On the heels of CMS’s proposed Medicare funding cut for SNFs, Sloan felt it sent a “chilling message” to providers, especially those in the nonprofit space.

“If finalized, these cuts will significantly worsen the staffing crisis in these service lines and limit access to care for older individuals who need it,” she added.

She wants to see the administration take a more “holistic view” on the proposed rules before finalizing the “drastic cuts” that she feared have the potential for devastation across the care continuum.

“From our vantage point, the combined impact of the proposed payment cuts and current workforce and inflationary pressures would lead to waves of closures and the inability of providers that remain to take on new patients and residents,” she wrote.

Sloan also questioned how the administration will be able to achieve some of the lofty goals laid out in its recent nursing home reform package, as the workforce crisis remains critical for operators. Some providers reported that they hadn’t gotten an application for an open position for six months, the LeadingAge letter stated.

Gas prices and other commodity price hikes due to rising inflation and supply chain challenges further illustrate for Sloan the need to infuse more funding into the sector, not less.

“LeadingAge has integrated a renewed focus on diversity, equity, and inclusion [but] this pursuit is undercut when home health aides and certified nursing assistants, many of whom are immigrants or people of color, are likely losing money simply driving from home to home,” Sloan said.

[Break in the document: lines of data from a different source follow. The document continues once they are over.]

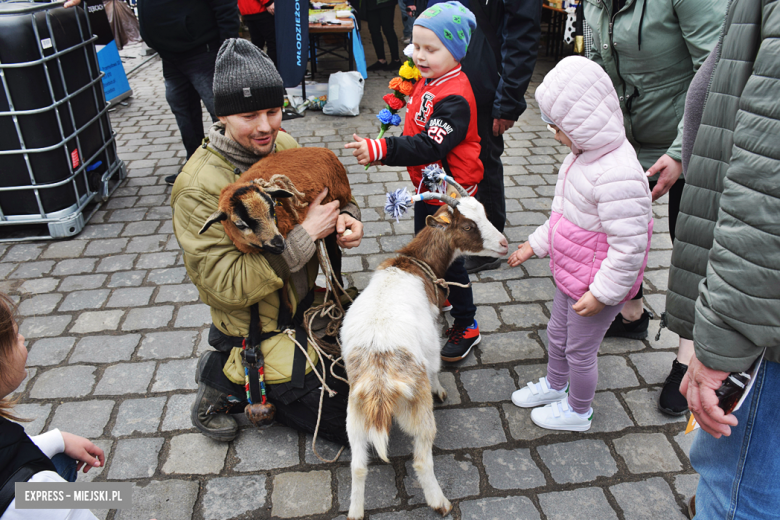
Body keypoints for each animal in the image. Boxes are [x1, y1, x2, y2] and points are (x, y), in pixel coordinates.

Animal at [340, 185, 508, 516]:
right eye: (467, 226)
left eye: (483, 212)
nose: (505, 244)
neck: (412, 263)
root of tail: (380, 383)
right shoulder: (432, 335)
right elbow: (434, 367)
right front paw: (440, 389)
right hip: (418, 411)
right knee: (420, 459)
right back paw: (439, 502)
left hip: (355, 417)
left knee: (358, 466)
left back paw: (355, 512)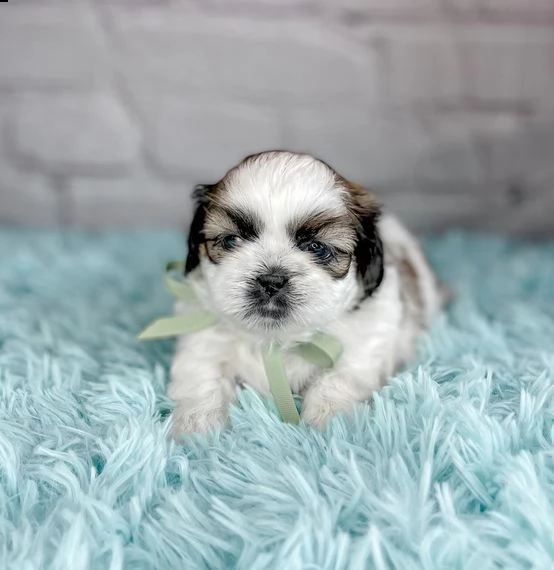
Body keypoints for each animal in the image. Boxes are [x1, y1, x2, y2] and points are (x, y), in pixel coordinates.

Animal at [166, 149, 442, 432]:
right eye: (231, 241)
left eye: (317, 248)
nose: (271, 280)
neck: (275, 340)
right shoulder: (202, 340)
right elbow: (202, 376)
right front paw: (197, 426)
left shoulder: (364, 347)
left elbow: (338, 379)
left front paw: (328, 422)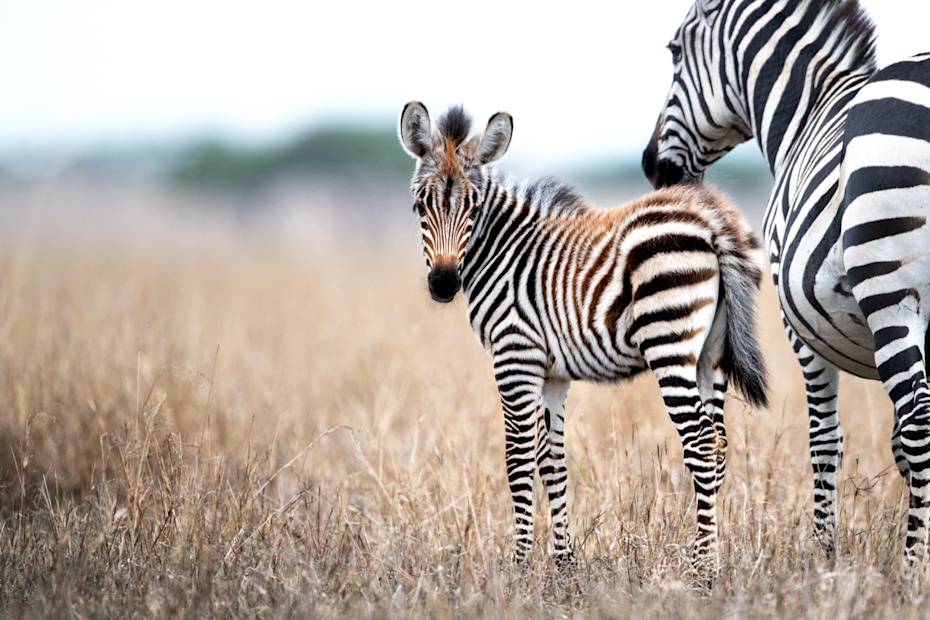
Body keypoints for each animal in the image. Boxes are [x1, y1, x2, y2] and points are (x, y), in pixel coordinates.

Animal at [399, 100, 769, 566]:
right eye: (420, 206)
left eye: (473, 207)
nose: (444, 283)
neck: (501, 250)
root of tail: (712, 220)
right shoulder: (553, 373)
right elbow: (552, 461)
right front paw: (564, 562)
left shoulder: (514, 356)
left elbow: (518, 459)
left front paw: (519, 565)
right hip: (711, 352)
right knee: (718, 444)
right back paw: (707, 555)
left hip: (668, 341)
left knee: (701, 444)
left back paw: (704, 569)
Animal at [642, 0, 930, 561]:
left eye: (674, 53)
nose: (651, 168)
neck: (809, 111)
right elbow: (896, 450)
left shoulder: (801, 329)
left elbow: (825, 441)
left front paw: (824, 554)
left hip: (889, 296)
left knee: (920, 423)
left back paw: (912, 565)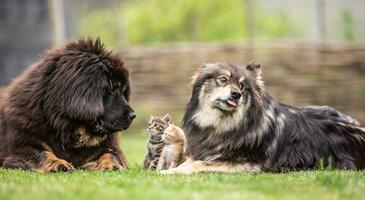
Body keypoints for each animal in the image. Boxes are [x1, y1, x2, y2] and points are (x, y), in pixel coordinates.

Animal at [0, 38, 135, 172]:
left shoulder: (109, 146)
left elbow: (110, 154)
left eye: (123, 91)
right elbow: (44, 153)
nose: (133, 115)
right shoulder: (23, 146)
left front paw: (110, 165)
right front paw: (58, 163)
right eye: (112, 88)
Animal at [162, 62, 364, 173]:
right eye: (223, 79)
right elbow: (189, 162)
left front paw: (166, 174)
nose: (236, 94)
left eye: (242, 86)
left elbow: (196, 166)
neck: (224, 125)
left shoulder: (247, 163)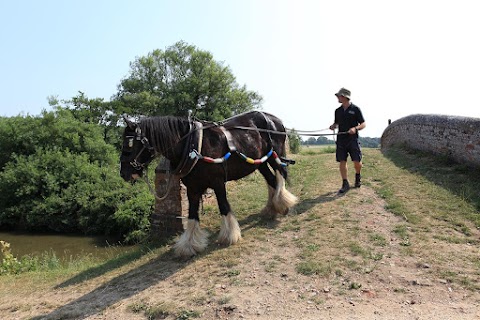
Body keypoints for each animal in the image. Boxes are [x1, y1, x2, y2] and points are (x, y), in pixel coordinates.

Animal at [120, 111, 296, 256]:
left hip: (275, 156)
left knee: (280, 175)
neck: (193, 146)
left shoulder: (218, 182)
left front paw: (229, 236)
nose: (124, 174)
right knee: (272, 180)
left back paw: (283, 204)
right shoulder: (192, 188)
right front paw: (188, 245)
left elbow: (223, 206)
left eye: (130, 144)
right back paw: (272, 209)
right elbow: (192, 214)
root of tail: (274, 119)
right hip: (260, 163)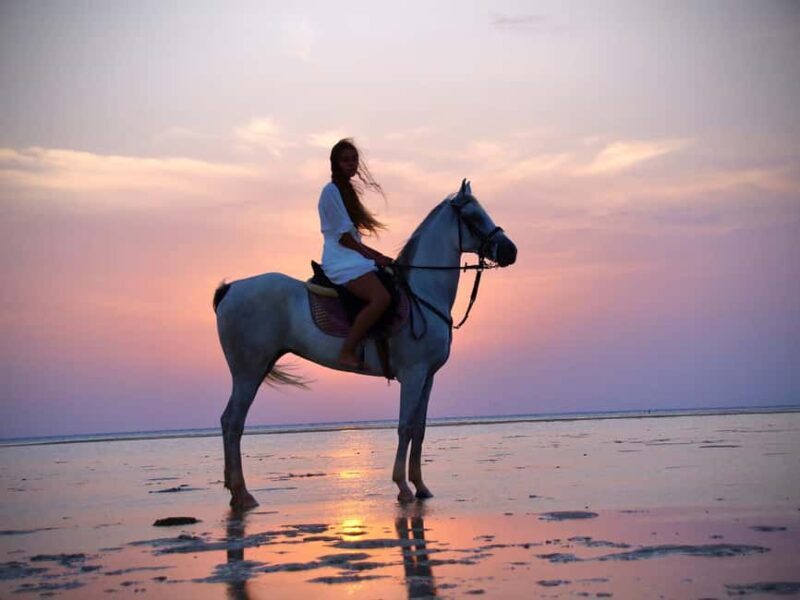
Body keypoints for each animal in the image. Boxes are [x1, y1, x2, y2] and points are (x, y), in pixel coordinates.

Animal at [213, 180, 517, 510]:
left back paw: (235, 492)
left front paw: (421, 486)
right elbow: (405, 427)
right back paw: (242, 494)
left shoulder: (428, 377)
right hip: (248, 371)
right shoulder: (413, 374)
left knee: (229, 421)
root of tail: (230, 289)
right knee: (233, 422)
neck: (423, 294)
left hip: (259, 366)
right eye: (473, 217)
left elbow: (420, 429)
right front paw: (403, 487)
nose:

Burnt out employees who have stayed in their jobs during one off the most difficult time periods for the sector should not be rewarded with fewer resources, she added.

“We should take what we have learned from these past two and a half years and put more money into the system so that our members can modify, adapt, and grow in response to the pandemic rather than continue to figure out where they can cut costs and ultimately, cut services,” Sloan wrote.